→ **EXERCISE INPUTS**
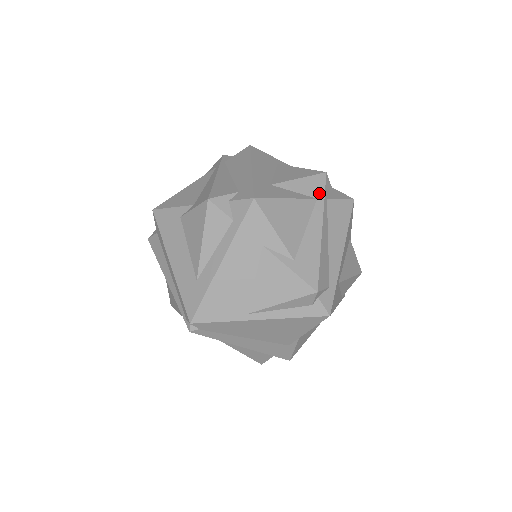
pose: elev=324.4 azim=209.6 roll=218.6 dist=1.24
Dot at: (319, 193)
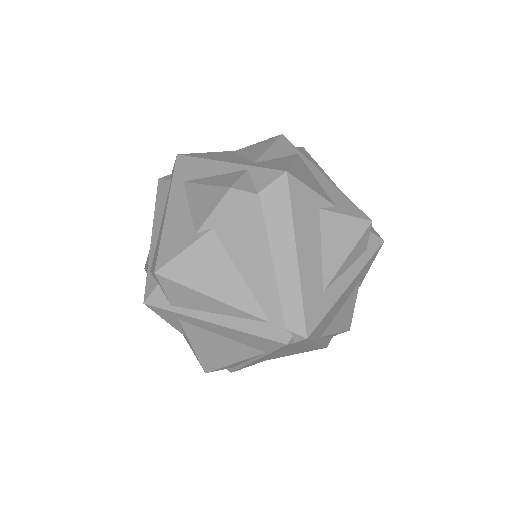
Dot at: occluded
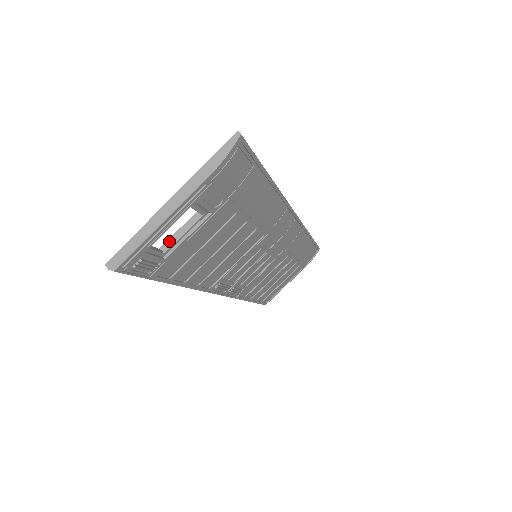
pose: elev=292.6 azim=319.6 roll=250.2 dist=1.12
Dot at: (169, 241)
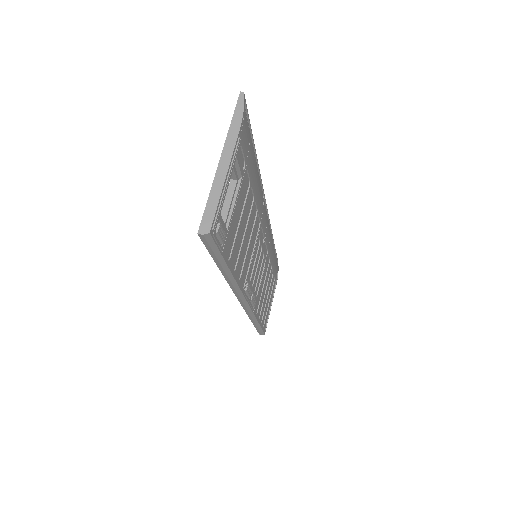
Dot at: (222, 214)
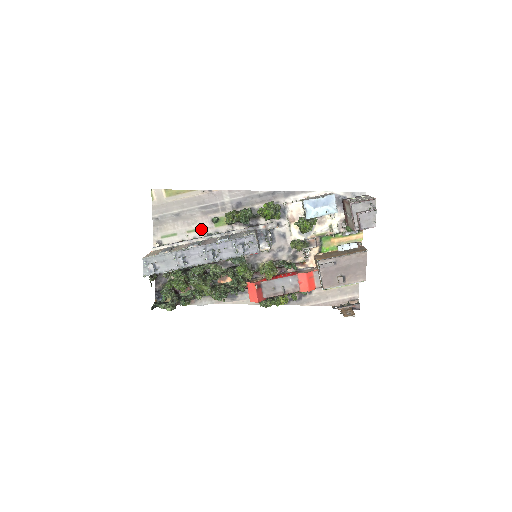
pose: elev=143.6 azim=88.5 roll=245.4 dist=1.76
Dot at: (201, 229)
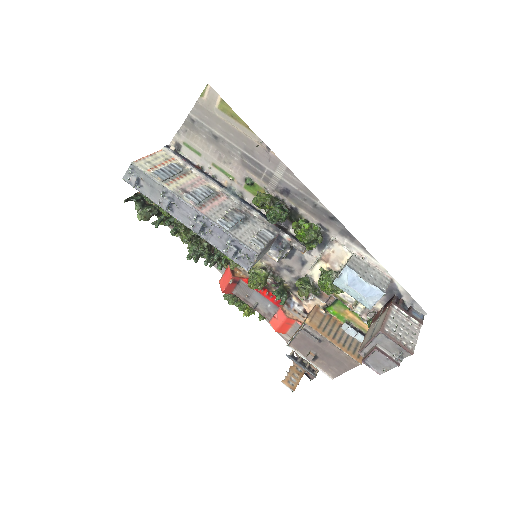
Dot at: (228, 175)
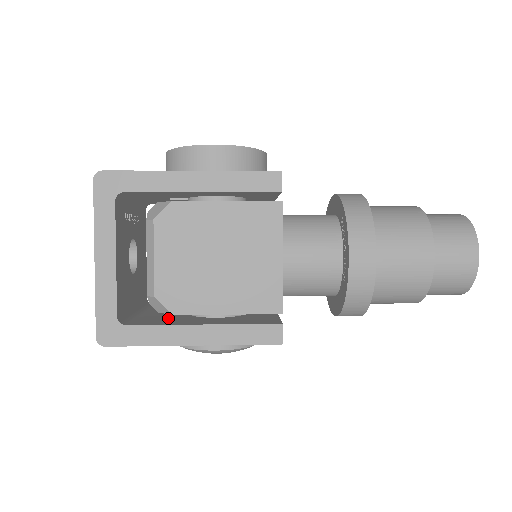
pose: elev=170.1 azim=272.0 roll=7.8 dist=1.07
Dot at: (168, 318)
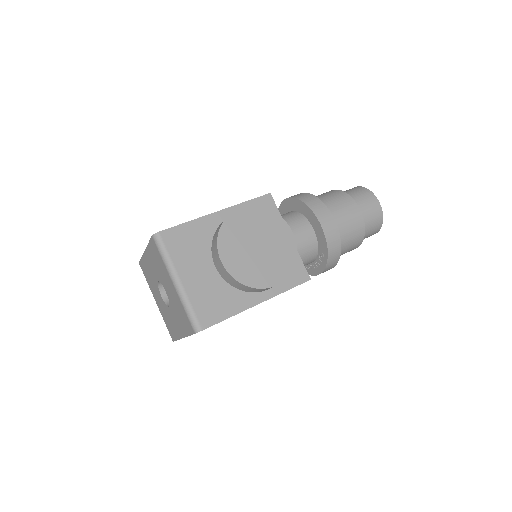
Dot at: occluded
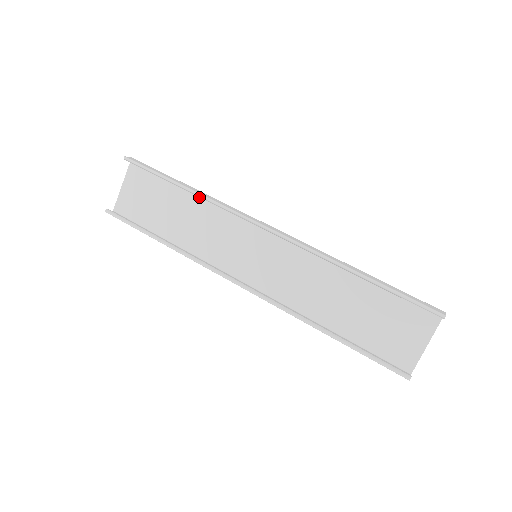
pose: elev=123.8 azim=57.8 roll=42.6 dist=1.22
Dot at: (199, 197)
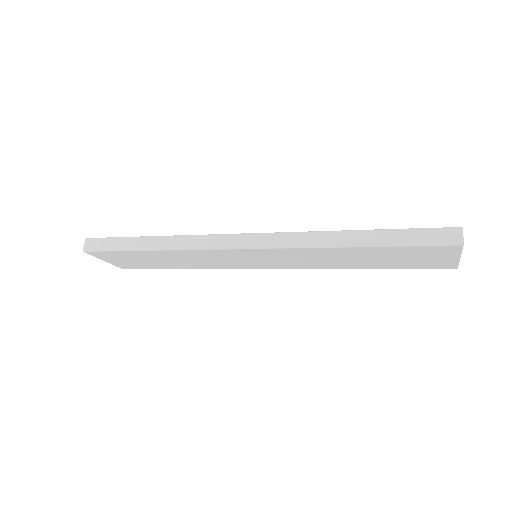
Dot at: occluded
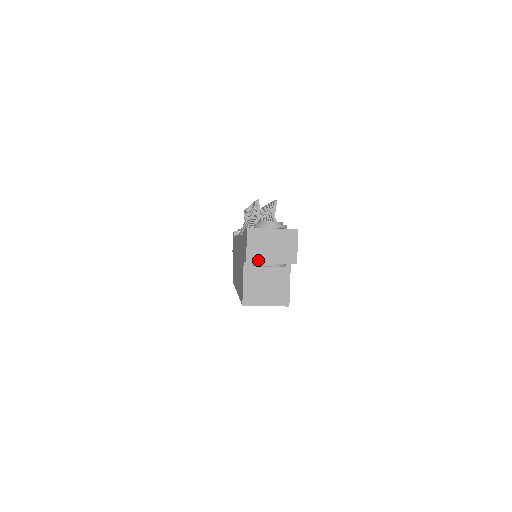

* * *

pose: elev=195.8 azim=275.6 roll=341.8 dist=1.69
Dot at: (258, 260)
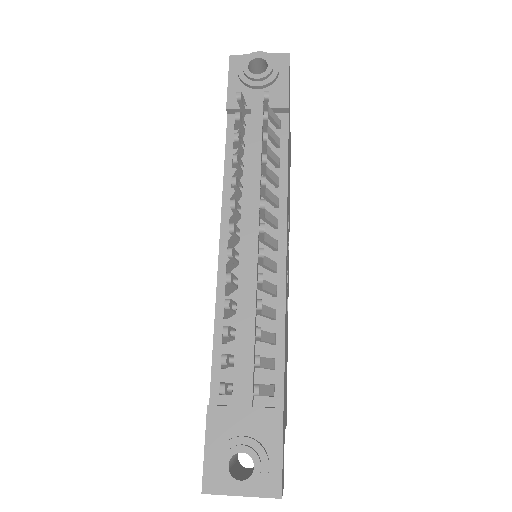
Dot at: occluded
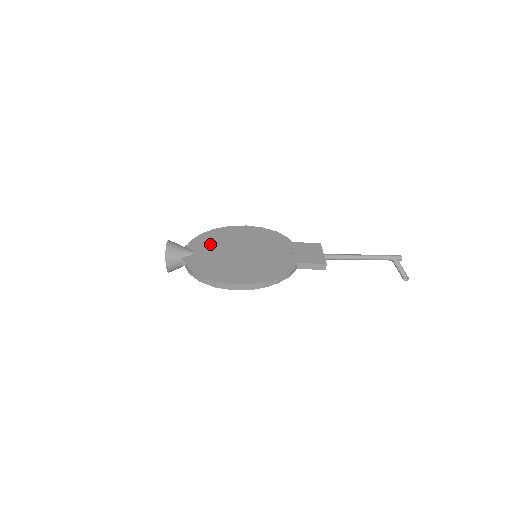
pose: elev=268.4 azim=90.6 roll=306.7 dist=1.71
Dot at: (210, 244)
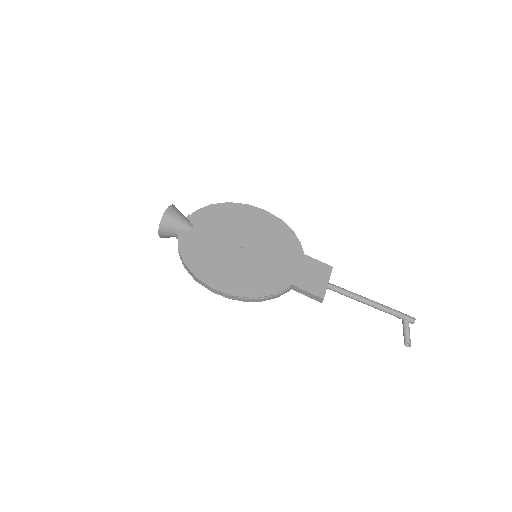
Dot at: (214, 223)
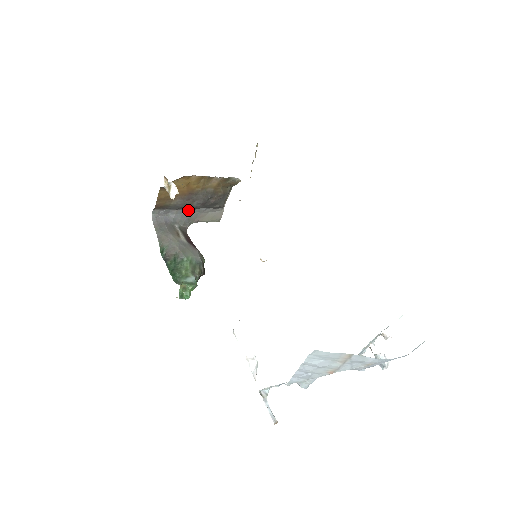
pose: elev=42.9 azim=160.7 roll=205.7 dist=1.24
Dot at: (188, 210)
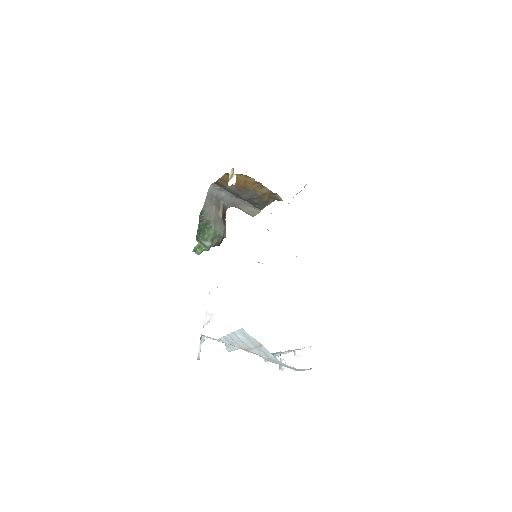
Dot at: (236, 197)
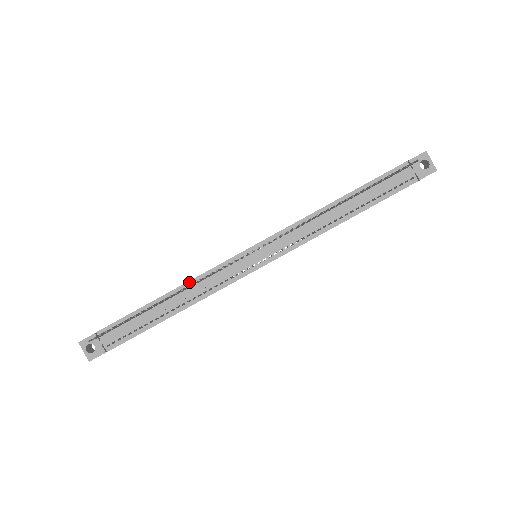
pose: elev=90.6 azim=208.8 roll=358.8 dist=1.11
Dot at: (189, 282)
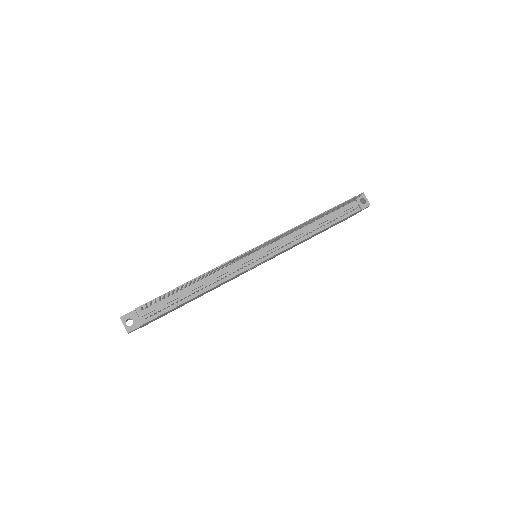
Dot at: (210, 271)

→ **INSTRUCTION**
Could you lay out the records as a JSON list of strings, one string per line, beginning at the line that has "pose: elev=42.9 azim=160.7" and stopping after the line that has "Dot at: (210, 271)"? Leave the pictures and any blank lines out of the list.

→ **SOLUTION FOR THIS PROBLEM**
[
  "pose: elev=42.9 azim=160.7 roll=205.7 dist=1.24",
  "Dot at: (188, 210)",
  "Dot at: (236, 197)",
  "pose: elev=90.6 azim=208.8 roll=358.8 dist=1.11",
  "Dot at: (189, 282)",
  "Dot at: (210, 271)"
]